And curiously enough, it is impossible to put him down. On March 6th he was commenting on some item which he supposed was in a Post-office Estimate. It was pointed out to him that the item to which he alluded was not in that particular vote at all, but in quite another vote, which came later on. Jimmy, nevertheless, went on to discuss the item as if nothing had been said. Then the long-suffering Chairman had to be called in, and he ruled—as every human being would have been bound to rule—that Jimmy was out of order. Was Jimmy put down? Not the least in the world. He made an apology, and, as the apology was ample and his deliverance is slow, the apology enabled him to consume some more minutes of precious Government time. And then, having failed to find fault with the estimate for what it did not contain, he proceeded to assail it for what it did contain. Here again he was out of order, for the estimate was prepared exactly as every other estimate had been prepared for years. This answer was given to him. But Jimmy went on—gulping and obstructing, obstructing and gulping. It is amusing, perhaps, to you who can read this description as part of an after-dinner's amusement, but what is one to think of a Parliamentary institution that can be so flouted, and nullified by mere beef-headed dulness? This is a question to make any one pause who has faith in Parliamentary institutions.

TASK TO COMPLETE: In the parliamentary sketch, what did the Chairman rule about Jimmy? The lines that come next have no connection to the parliamentary sketch.

PROVIDED DATA:
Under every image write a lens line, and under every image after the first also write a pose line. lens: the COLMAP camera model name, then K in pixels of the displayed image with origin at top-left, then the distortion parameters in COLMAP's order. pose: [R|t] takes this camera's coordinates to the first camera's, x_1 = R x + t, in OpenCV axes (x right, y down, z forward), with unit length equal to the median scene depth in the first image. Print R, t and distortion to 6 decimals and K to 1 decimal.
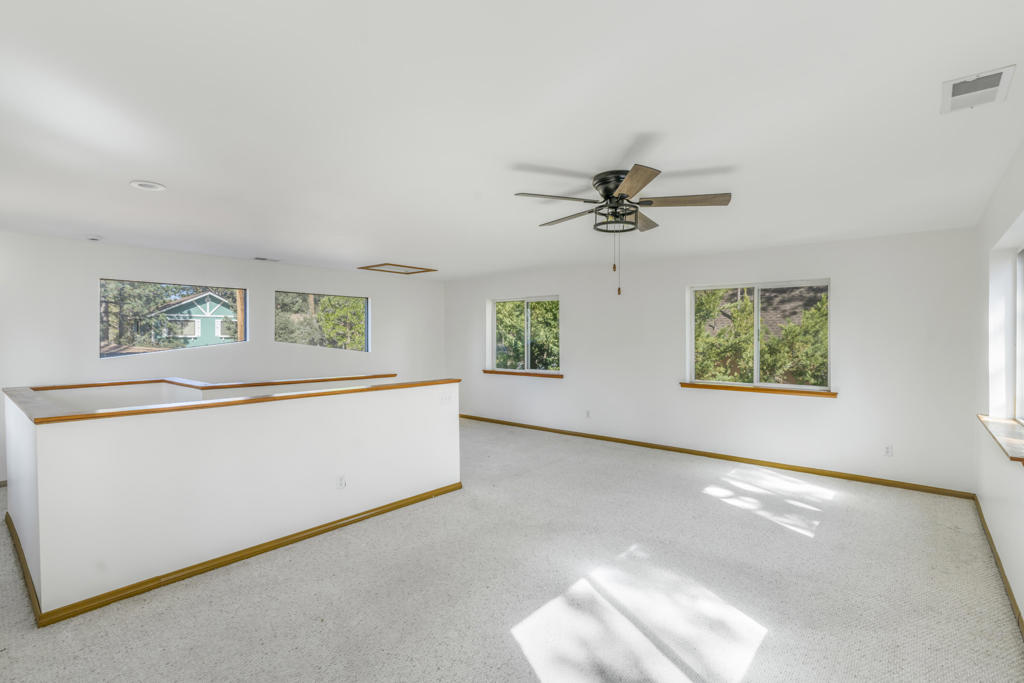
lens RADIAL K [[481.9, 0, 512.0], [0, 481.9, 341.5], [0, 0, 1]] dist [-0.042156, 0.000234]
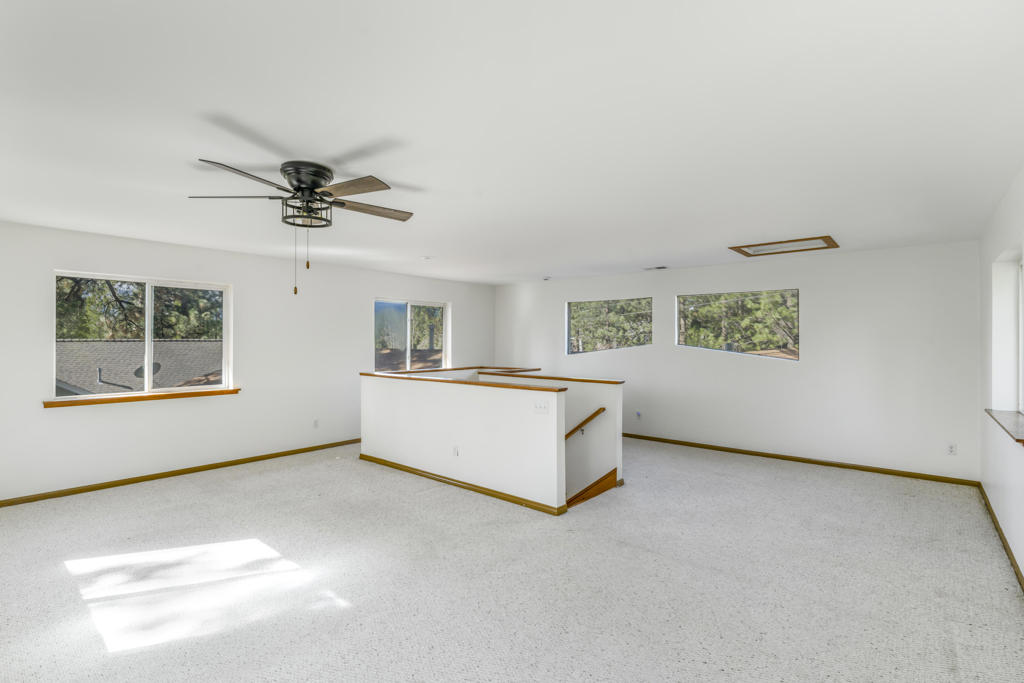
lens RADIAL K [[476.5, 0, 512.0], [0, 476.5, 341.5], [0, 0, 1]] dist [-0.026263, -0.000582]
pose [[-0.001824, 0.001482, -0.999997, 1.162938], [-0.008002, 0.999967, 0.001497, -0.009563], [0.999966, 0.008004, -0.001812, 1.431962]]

REPLY: He ruled that Jimmy was out of order.